* Text block:
BEGIN
I got hold of those Sawbwa Resplendens and they are filling out and colouring up nicely. With a little TLC they should look stunning in a week or so.

Anyway once again good to see the continuing high standards, take care and happy planting,

Jim & Mark
The Green Machine


----------



## beeky (10 Mar 2008)

There was a thread a while ago on unipac stuff after a meeting with the guy. The feedback was very positive but it still seems difficult to get hold and the catalogue doesn't do it justice. I don't think there's a web site for any of it either.

If unipac could get their marketing together a bit I think they'd really take off.


----------



## Dan Crawford (10 Mar 2008)

beeky said:
			
		

> There was a thread a while ago on unipac stuff after a meeting with the guy. The feedback was very positive but it still seems difficult to get hold and the catalogue doesn't do it justice. I don't think there's a web site for any of it either.
END
* List of tasks:
1. Reproduce the part of the forum thread starting with "## beeky (10" and going on through "really take off.".
2. Decide whether each statement agrees with the forum thread, answering yes or no and quoting the words that settle it: (a) The Sawbwa Resplendens are gaining color. (b) beeky reports that the feedback on unipac was negative. (c) beeky believes unipac has a website.
3. According to beeky in the forum thread, what would unipac need to do to really take off?

* Stored data:
BEGIN
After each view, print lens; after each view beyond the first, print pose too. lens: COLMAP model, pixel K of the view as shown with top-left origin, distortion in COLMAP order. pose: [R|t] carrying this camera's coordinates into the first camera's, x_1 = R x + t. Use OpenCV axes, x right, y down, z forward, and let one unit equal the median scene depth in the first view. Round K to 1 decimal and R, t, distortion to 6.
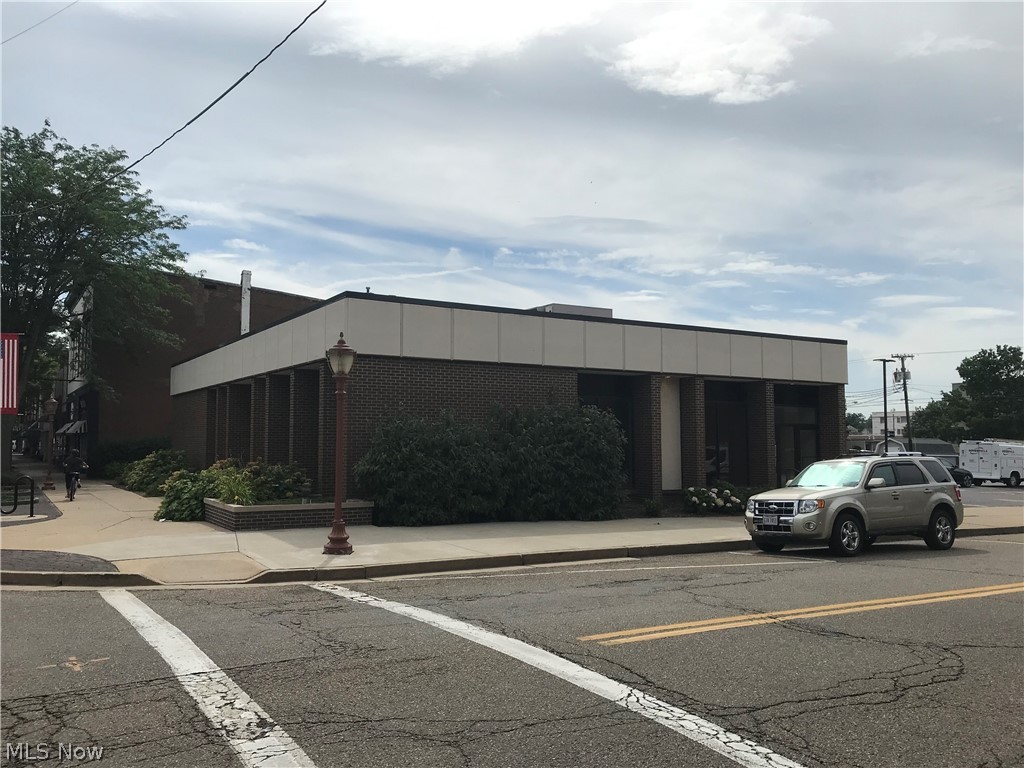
lens RADIAL K [[845.3, 0, 504.2], [0, 845.3, 380.9], [0, 0, 1]] dist [0.048343, 0.007109]
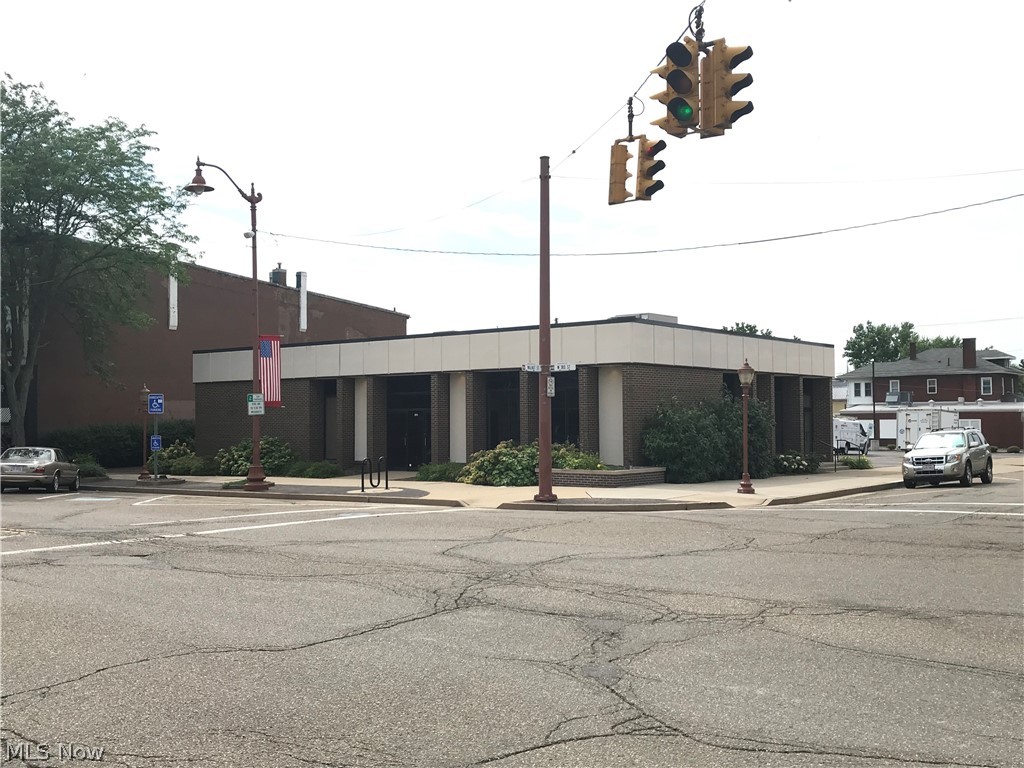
END
* Replies:
1.
## beeky (10 Mar 2008)

There was a thread a while ago on unipac stuff after a meeting with the guy. The feedback was very positive but it still seems difficult to get hold and the catalogue doesn't do it justice. I don't think there's a web site for any of it either.

If unipac could get their marketing together a bit I think they'd really take off.

2.
(a) Yes: "they are filling out and colouring up nicely"
(b) No: "The feedback was very positive"
(c) No: "I don't think there's a web site for any of it either."

3. Get their marketing together a bit.